2020-06-24 Thread Antti Ristimäki
Hi,

- On 23 Jun, 2020, at 14:57, Saku Ytti s...@ytti.fi wrote:

> Hey Mihai,
> 
> 
>> Is the rib-group configured under VRF auto-export supposed to be a
>> 'per-table' (instead of per-protocol) rib-group which can also export
>> routes from VRFs to non-VRF instances, default included?
>> The example on the link below shows the export to another table within
>> the same instance:
>>
>> https://www.juniper.net/documentation/en_US/junos/topics/example/policy-duplicating-routes.html
>>
>> I already tested and confirmed that routes from VRFs can be leaked to
>> inet.0 by just using the rib-group under auto-export but I am not sure
>> whether this is officially supported.
> 
> I'm not sure if auto-export and rib-groups are directly related. The
> common reason why you need auto-export in Junos (but not in other NOS)
> is that if you import RT, and that RT in another local VRF,  you don't
> import it. As import only works on verbatim l3vpn rib. Auto-export
> allows you to RT import routes from other local VRFs.
> 
> rib-group is a set of ribs,which you can attach to multiple places and
> it has different semantics on where you set it. But once a route hitsa
> rib-group, instead of it being installed to one specific RIB, it is
> installed to all of the RIBs in that rib-group.
> 
> There are some significant behavioural differences on route which
> arrived 'natively' to RIB and route which arrived via rib-group,
> namely you might not be able to reflect one in BGP while you are able
> to reflect another. And sadly it's a feature, not a bug.

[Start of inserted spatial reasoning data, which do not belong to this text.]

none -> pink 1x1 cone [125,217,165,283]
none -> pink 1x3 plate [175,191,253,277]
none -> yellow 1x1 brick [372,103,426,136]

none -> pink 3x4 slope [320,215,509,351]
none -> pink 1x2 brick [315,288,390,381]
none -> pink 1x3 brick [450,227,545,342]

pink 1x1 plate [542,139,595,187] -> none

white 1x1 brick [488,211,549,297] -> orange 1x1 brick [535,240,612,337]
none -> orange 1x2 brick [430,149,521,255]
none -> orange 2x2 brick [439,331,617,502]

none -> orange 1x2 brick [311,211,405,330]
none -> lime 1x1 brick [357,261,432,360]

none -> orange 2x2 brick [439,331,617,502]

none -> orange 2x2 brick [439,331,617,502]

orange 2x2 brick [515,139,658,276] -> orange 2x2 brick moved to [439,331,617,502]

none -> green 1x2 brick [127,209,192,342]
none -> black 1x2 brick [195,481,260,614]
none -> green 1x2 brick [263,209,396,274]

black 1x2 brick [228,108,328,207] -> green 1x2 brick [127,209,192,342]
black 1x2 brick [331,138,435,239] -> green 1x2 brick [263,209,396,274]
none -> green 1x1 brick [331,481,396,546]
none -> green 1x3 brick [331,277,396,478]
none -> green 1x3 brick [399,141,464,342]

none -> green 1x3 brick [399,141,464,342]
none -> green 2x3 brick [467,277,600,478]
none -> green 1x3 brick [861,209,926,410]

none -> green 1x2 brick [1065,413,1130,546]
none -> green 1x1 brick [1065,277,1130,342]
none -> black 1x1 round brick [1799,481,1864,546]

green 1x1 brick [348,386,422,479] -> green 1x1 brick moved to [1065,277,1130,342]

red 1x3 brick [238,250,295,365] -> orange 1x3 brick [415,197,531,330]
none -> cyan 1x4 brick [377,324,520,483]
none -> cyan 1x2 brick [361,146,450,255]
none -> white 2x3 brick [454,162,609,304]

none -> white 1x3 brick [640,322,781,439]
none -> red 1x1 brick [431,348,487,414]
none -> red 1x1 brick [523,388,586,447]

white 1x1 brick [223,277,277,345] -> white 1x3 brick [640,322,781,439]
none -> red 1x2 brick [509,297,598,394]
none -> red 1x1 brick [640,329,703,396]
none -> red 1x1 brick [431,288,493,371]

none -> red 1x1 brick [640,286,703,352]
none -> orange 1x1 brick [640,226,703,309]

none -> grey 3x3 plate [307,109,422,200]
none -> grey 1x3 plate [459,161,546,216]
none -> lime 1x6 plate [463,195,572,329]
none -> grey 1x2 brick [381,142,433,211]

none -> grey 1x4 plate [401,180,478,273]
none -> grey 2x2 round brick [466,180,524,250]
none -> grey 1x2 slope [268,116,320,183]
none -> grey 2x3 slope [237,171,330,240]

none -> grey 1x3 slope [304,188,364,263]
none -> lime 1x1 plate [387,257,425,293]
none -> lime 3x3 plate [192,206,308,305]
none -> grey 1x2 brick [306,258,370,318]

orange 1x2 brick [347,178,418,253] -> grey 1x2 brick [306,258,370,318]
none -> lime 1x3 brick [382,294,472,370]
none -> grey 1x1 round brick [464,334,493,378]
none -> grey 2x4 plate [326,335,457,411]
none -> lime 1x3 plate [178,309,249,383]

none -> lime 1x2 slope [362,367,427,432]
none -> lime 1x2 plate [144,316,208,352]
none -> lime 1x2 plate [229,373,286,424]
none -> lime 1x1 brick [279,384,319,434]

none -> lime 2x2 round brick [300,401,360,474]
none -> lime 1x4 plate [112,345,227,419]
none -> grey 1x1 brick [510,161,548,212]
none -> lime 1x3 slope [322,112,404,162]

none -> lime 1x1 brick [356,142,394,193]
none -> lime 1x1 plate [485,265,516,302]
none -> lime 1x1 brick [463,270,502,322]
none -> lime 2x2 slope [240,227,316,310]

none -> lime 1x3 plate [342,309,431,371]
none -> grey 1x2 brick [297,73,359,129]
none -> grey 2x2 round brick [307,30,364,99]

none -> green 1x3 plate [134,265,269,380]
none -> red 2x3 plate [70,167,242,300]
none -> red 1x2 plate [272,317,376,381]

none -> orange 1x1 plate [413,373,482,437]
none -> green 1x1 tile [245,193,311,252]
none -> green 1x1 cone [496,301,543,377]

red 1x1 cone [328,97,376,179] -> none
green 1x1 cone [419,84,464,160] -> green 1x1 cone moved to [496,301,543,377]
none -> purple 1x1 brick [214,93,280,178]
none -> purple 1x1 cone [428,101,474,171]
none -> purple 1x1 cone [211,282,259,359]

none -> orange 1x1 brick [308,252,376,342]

In addition to the significant behavioural difference between copying routes 
with rib-groups vs. leaking by RTs that Saku referred above, there are some 
interesting behaviour when using rib-groups. For example, when a rib-group is 
attached to a BGP peering, the BGP import policy is effectively applied twice - 
first when the route is accepted into the "native" table and a second time when 
the route is copied e.g. to inet.0 or some other table.